• _PROBLEM STATEMENT_: Produce the lines from the one containing "f_number: 5.6" through the end of the material exactly as they appear, both ends included, and leave the pictures out.

• _ENTRIES PROVIDED_:
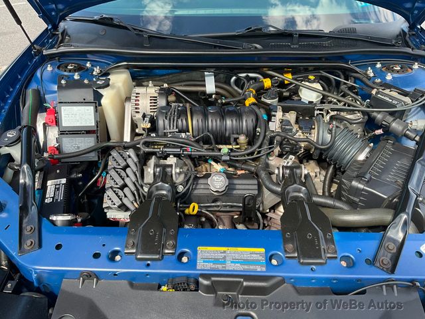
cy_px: 160
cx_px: 212
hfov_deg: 61.7
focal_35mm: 29
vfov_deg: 48.2
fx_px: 356
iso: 20
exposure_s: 1/230
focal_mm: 3
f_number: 1.8
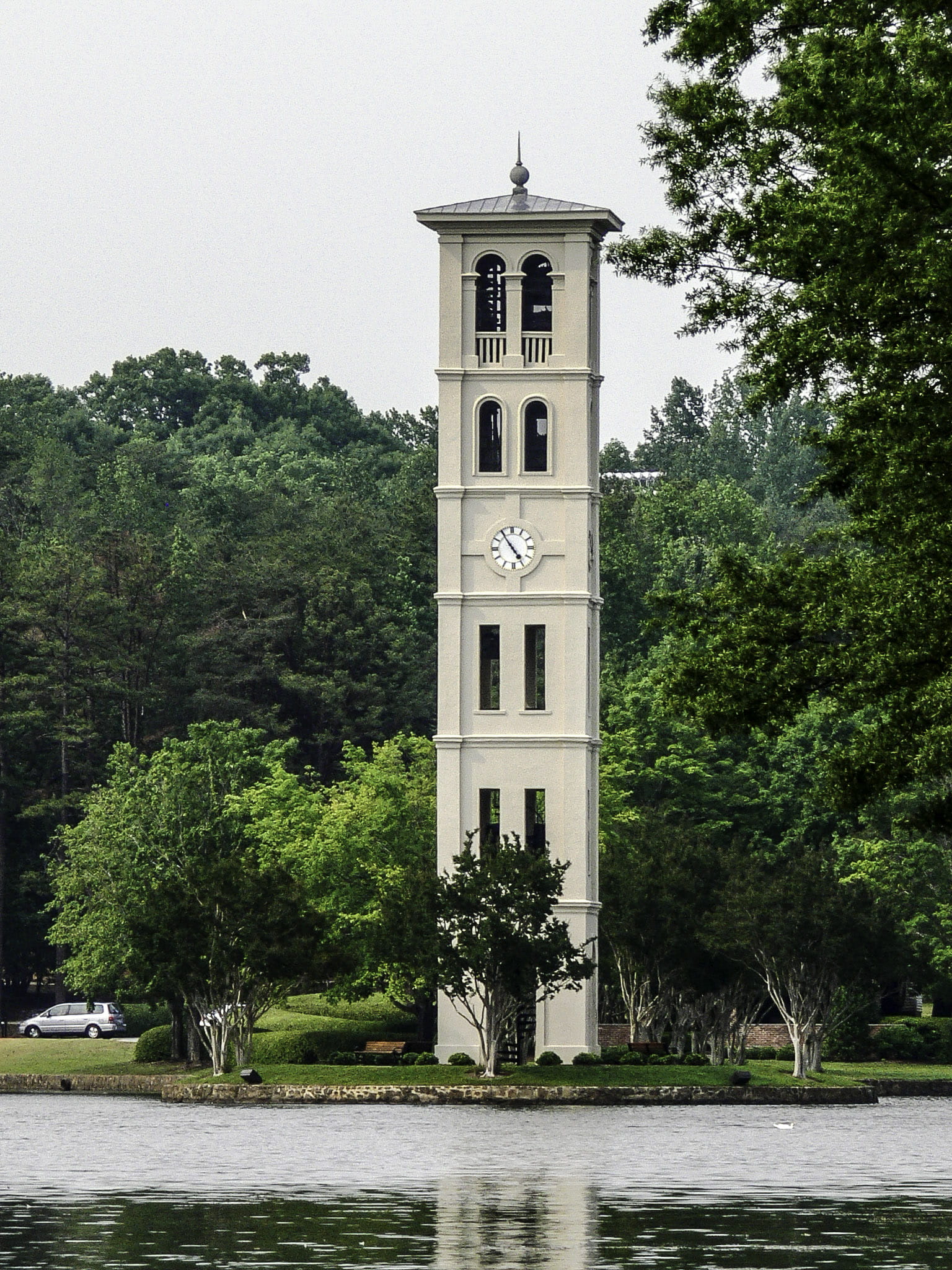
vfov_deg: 6.2
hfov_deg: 4.6
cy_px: 635
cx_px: 476
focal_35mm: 320
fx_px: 11734
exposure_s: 1/200
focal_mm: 42.6
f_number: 5.6
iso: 80
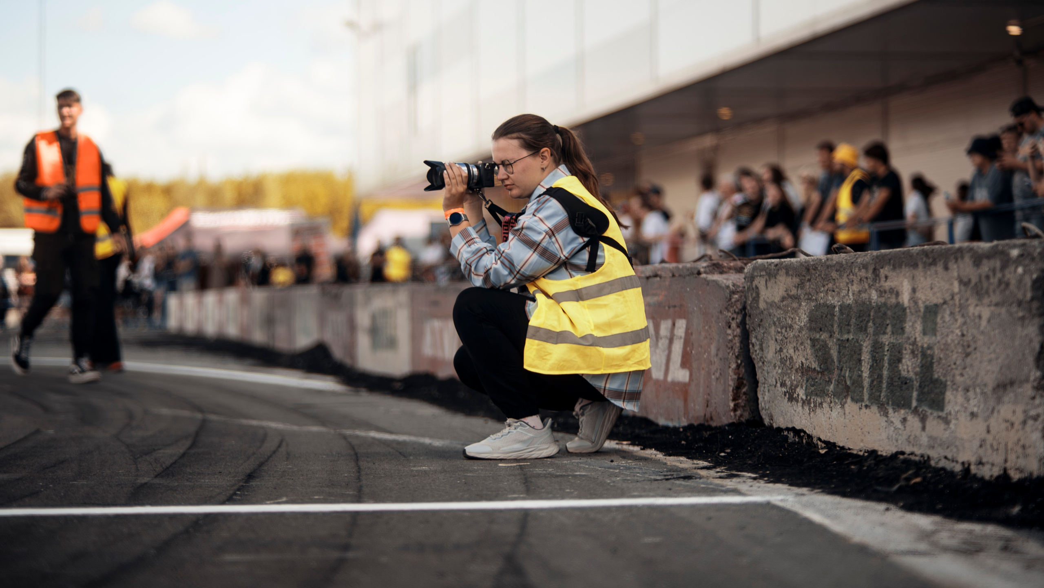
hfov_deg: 23.9
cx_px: 522
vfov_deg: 13.6
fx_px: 2465
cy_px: 240
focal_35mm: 89
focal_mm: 85
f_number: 1.8
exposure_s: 1/250
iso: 100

• _RESPONSE BELOW_:
f_number: 5.6
iso: 80
hfov_deg: 23.9
cx_px: 522
vfov_deg: 13.6
fx_px: 2465
cy_px: 240
focal_35mm: 89
focal_mm: 85
f_number: 1.8
exposure_s: 1/250
iso: 100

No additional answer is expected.